Alertes dans les Ehpad sur les conditions de travail
Malaise dans les établissements d’hébergement pour les personnes âgées dépendantes (Ehpad). Les conflits des soignants de cet été révèlent un besoin de transformation des conditions de travail des personnels et des conditions de vie des résidents. À cela s’ajoute la réforme tarifaire et budgétaire. Syndicats, associations et organismes professionnels réagissent.
Conditions de travail dégradées, manque de personnel et de formation, faible rémunération et reconnaissance insuffisante des métiers, les soignants et les représentants des usagers poussent un cri d’alarme devant la maltraitance institutionnelle qui en découle. Exemples : impossibilité d’effectuer une douche quotidienne, de les accompagner rapidement aux toilettes, temps limité au prendre soin, tensions avec des résidents et des familles. Les tâches sanitaires s’amplifient au détriment du relationnel.
Dès 2011, la fédération Santé-Services sociaux, à partir de son enquête nationale, révélait la souffrance au travail des personnels des Ehpad. La nouvelle enquête de 2017, « Parlons effectifs », confirme l’aggravation. « Un taux d’absentéisme moyen de 10 % et un taux d’accident du travail – deux fois supérieur à la moyenne nationale du secteur de la santé – sont des baromètres significatifs de l’épuisement des professionnels », indique le syndicat national CFDT des cadres et directeurs (Syncass). Certains salariés, motivés mais débordés, se découragent, d’autres s’impliquent peu, les résidents le ressentent, notent des conseils de la vie sociale (CVS).
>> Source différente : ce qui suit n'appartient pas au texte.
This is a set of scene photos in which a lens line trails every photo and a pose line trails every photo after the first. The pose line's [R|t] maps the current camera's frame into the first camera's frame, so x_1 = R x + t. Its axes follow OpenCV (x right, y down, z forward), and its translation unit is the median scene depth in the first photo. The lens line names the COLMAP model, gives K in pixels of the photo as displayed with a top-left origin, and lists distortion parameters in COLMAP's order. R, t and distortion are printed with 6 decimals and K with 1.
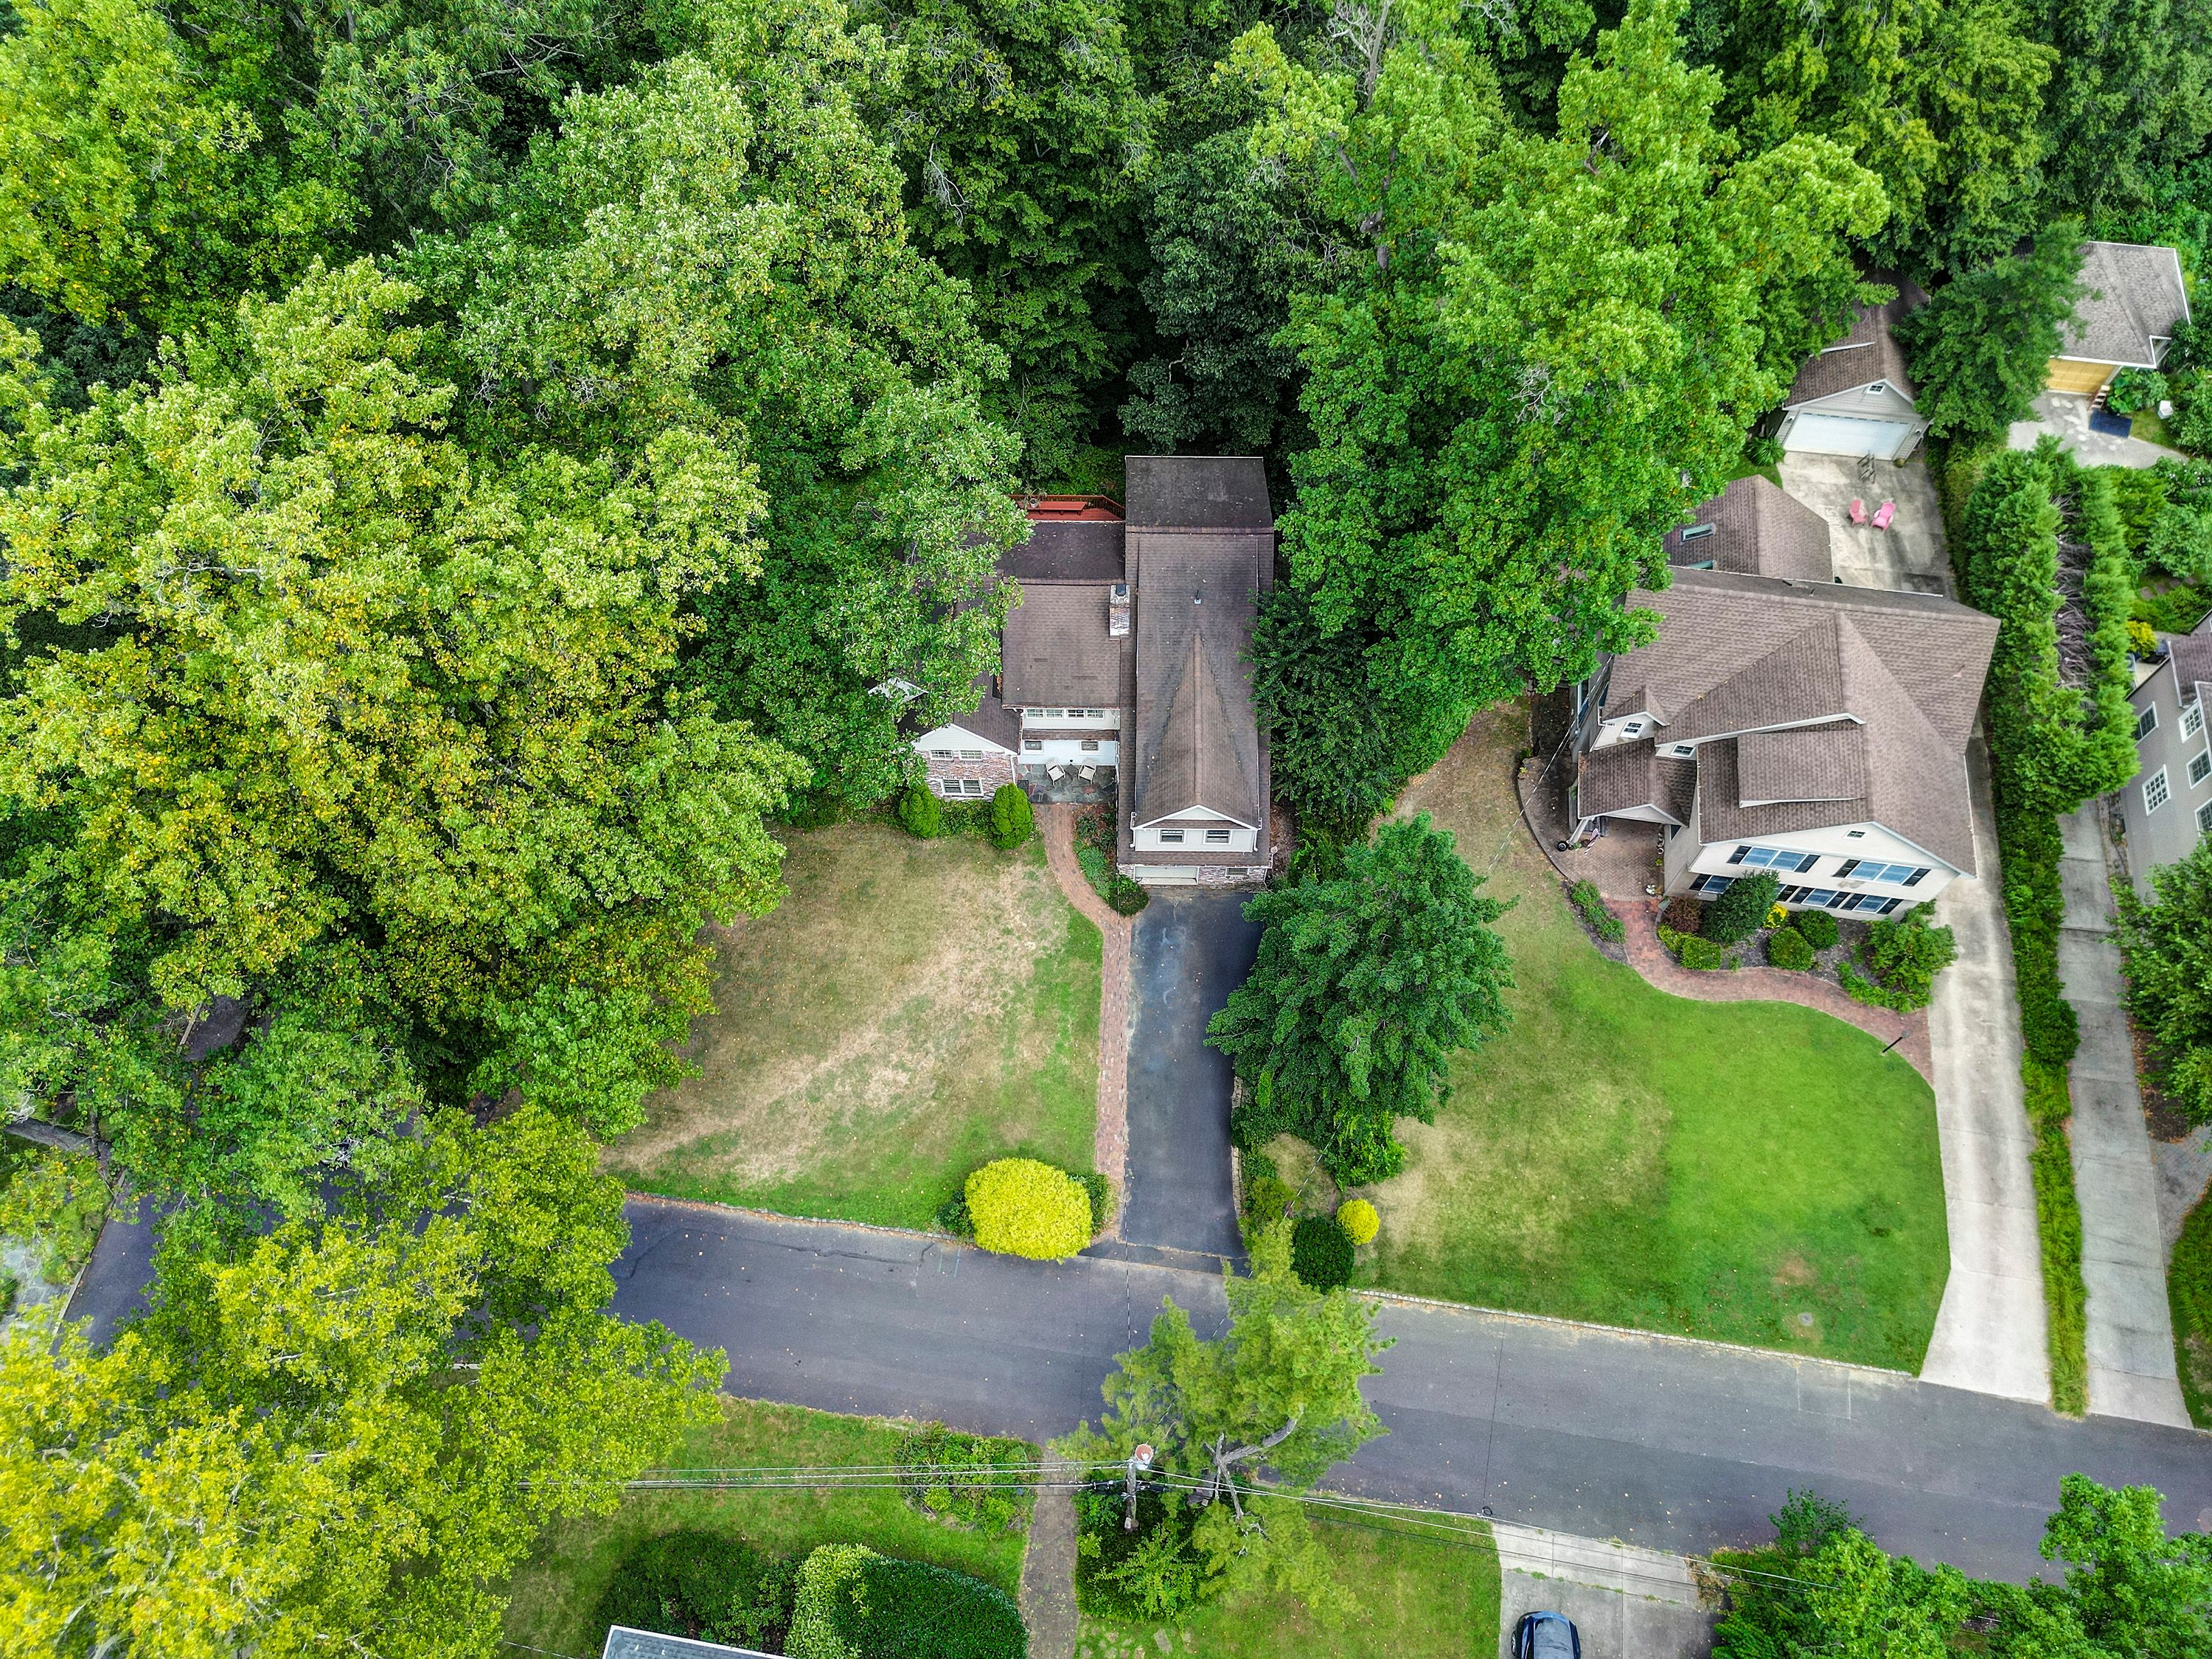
lens RADIAL K [[1553.6, 0, 1114.2], [0, 1553.6, 820.9], [0, 0, 1]] dist [0.008876, 0.003801]
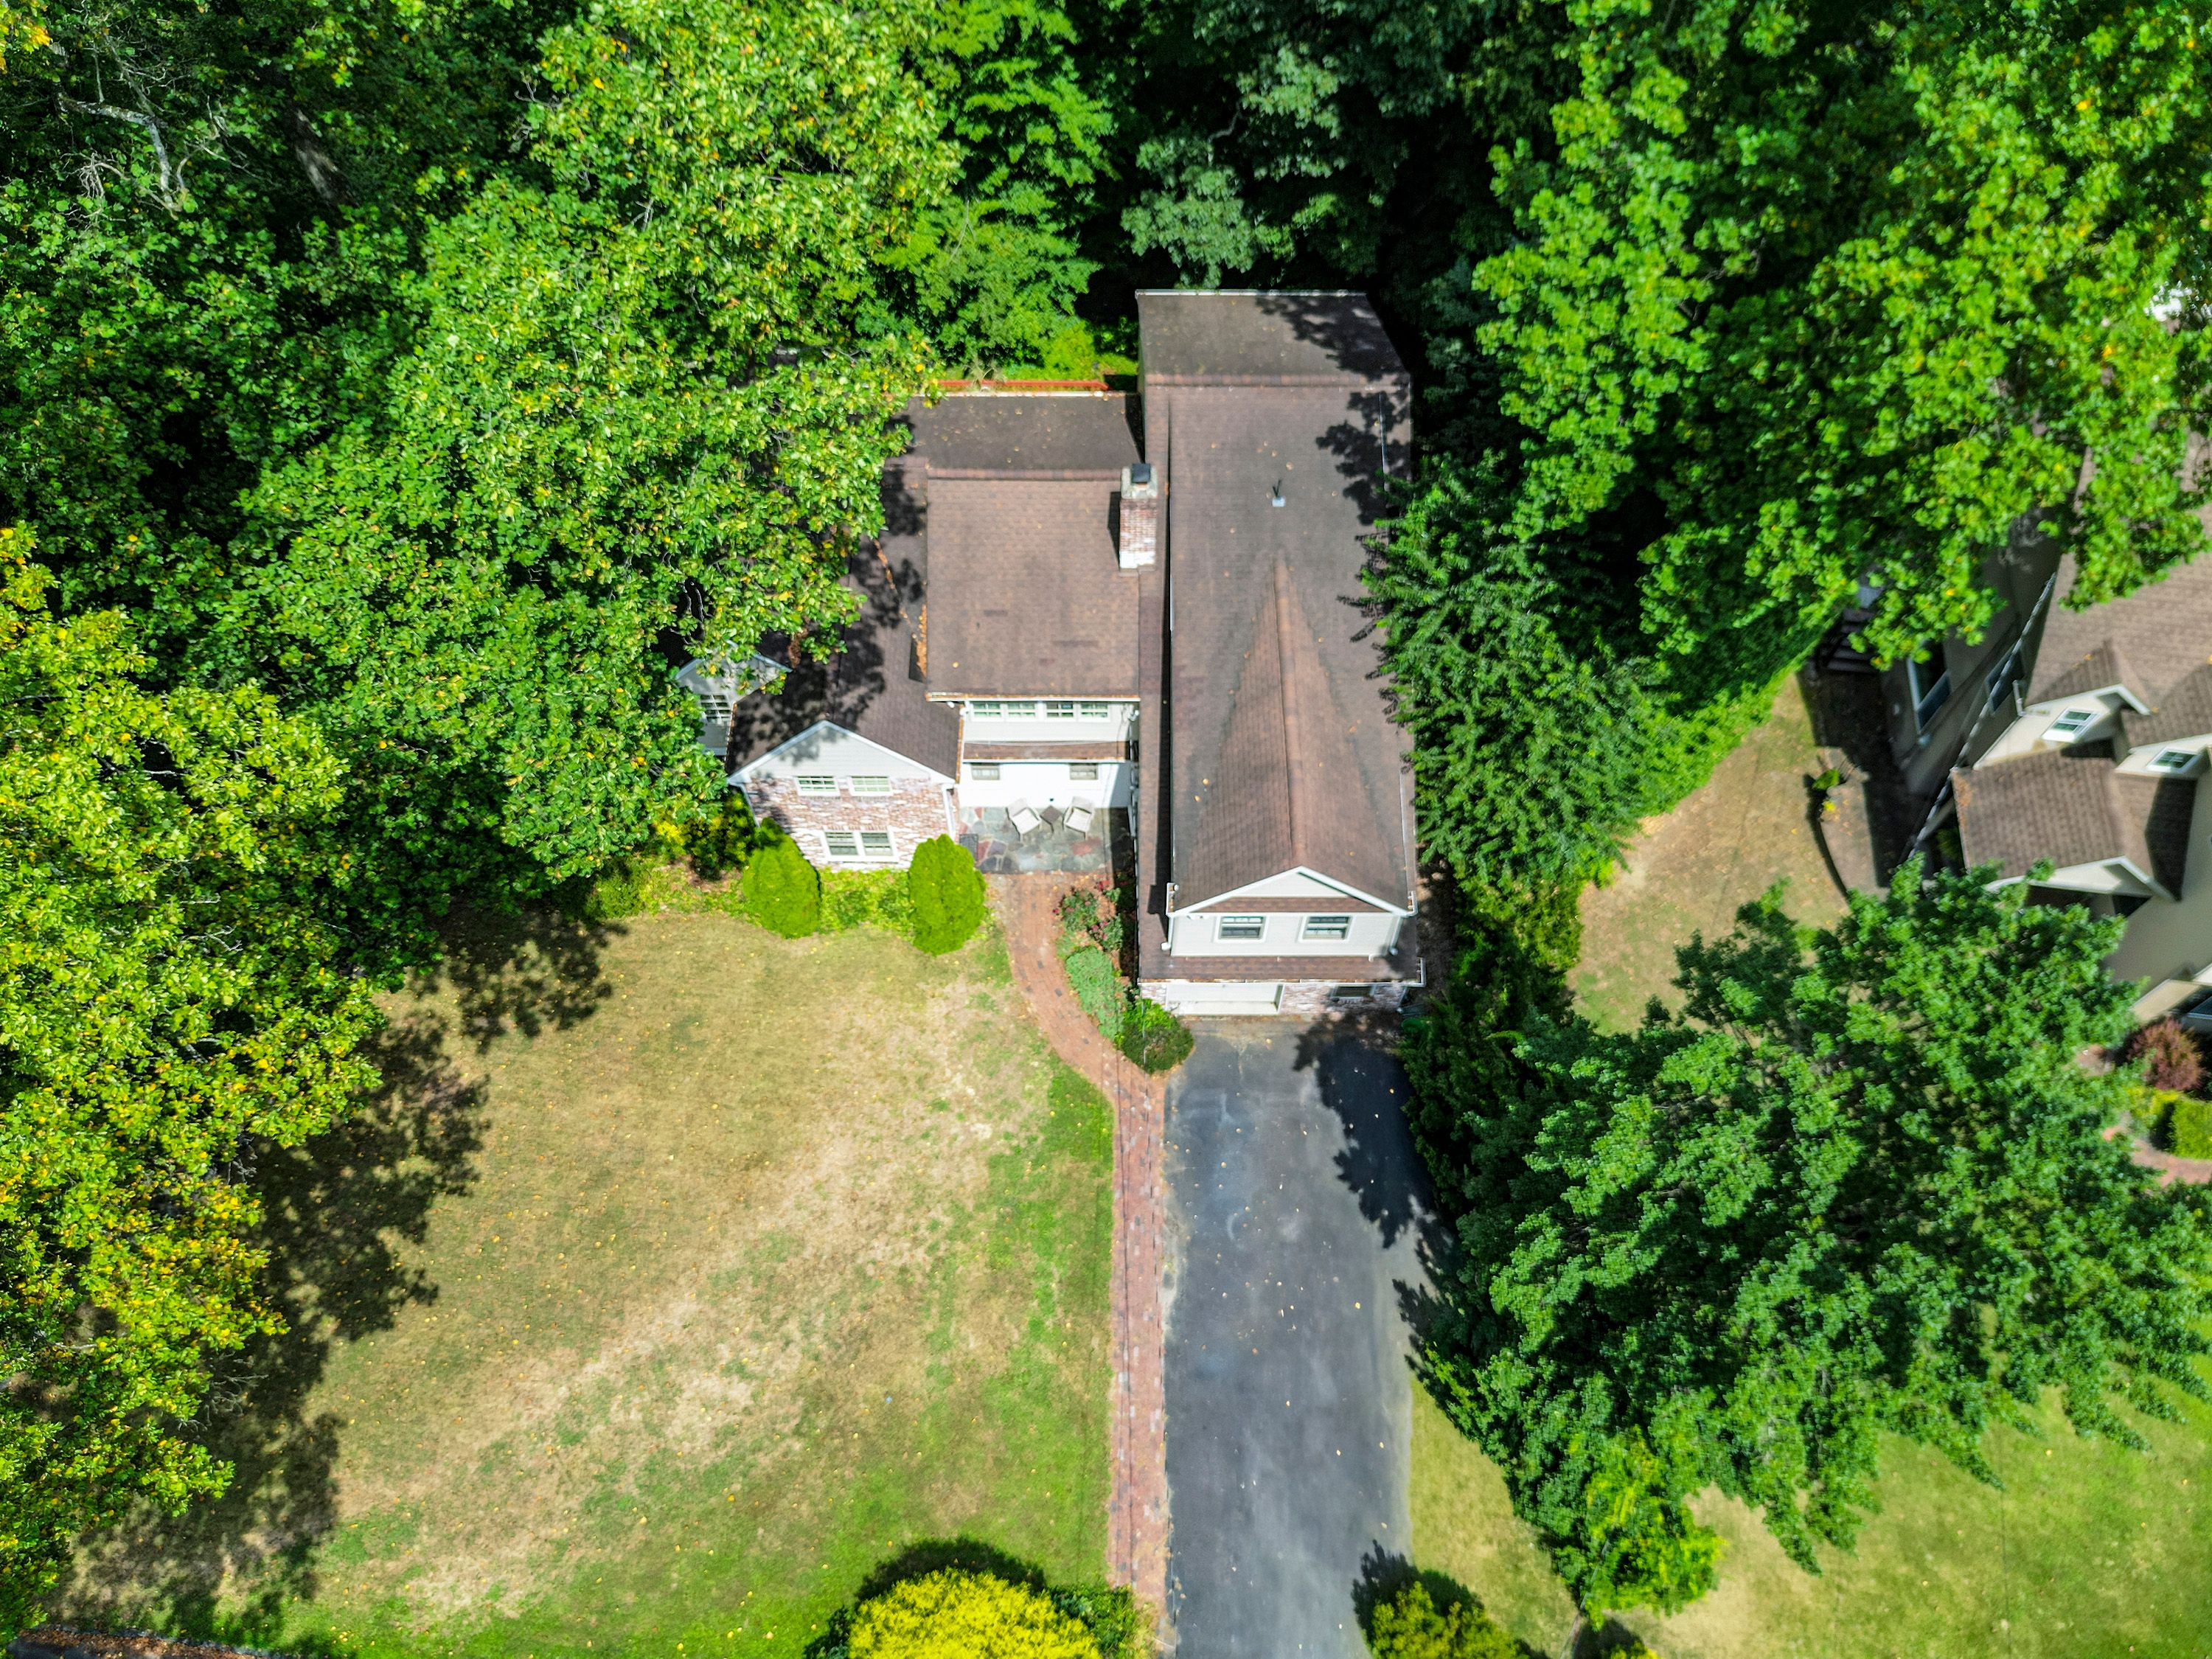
lens RADIAL K [[1580.7, 0, 1106.0], [0, 1580.7, 829.5], [0, 0, 1]] dist [0.022071, -0.045691]
pose [[0.999857, -0.011203, 0.012693, -0.016481], [0.011830, 0.998655, -0.050477, 0.002816], [-0.012111, 0.050620, 0.998645, 0.454125]]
Des moyens adéquats attendus
Les Ehpad sont et seront de moins en moins adaptés à l’évolution des résidents entrant de plus en plus âgés et atteints de multiples pathologies et de maladies cognitives. L’avancée en âge avec une perte d’autonomie accrue implique des moyens et des approches adéquats dans les établissements. Le bien-être au travail, les moyens et les qualifications, le type de gestion du personnel, le développement d’une culture de la bientraitance ont des impacts directs. La qualité des soins suppose aussi le renforcement des approches collectives et préventives par le dialogue social, la participation et la représentation, à la fois des personnes concernées, des aidants familiaux, des représentants des usagers et du personnel à partir du CVS.
À ces difficultés se mêle la culpabilisation des familles contraintes de placer leurs proches en établissement sans parler du reste à charge financier, pour les résidents et leurs familles, qui devient de plus en plus insupportable. Pour la CFDT retraités, une réforme est à entreprendre à partir du volet 2 de la loi « vieillissement ». Le Syncass CFDT insiste également sur la réforme tarifaire et budgétaire en cours, les baisses de financements publics depuis 2008 qui réduisent les moyens et les marges de manœuvre des Ehpad, donc la qualité des prestations. De plus, des prestations qui concourent à la bientraitance ne sont pas financées dans le budget attribué aux soins.
Imaginer l’Ehpad de demain
Face à ces aggravations, une mission flash de l’Assemblée nationale a auditionné en septembre une trentaine d’associations, syndicats et organismes. Les constats et propositions sont partagés par tous, y compris la médicalisation insuffisante, les difficultés de recrutement compte tenu des emplois peu attractifs. Des suites sont attendues et annoncées sur l’ensemble des points, dont la valorisation du métier d’aide-soignant, le maintien de contrats aidés, la télémédecine, les infirmiers de nuit, une plus grande transparence sur la qualité des soins, et surtout une réflexion publique pour imaginer l’Ehpad de demain, y compris « l’Ehpad à domicile ».
Médias, opinion publique et politiques sont sensibilisés. Il reste à maintenir la pression pour améliorer de manière significative les conditions de travail des salariés afin que les résidents puissent bénéficier d’une prise en charge et d’un accompagnement humain de qualité.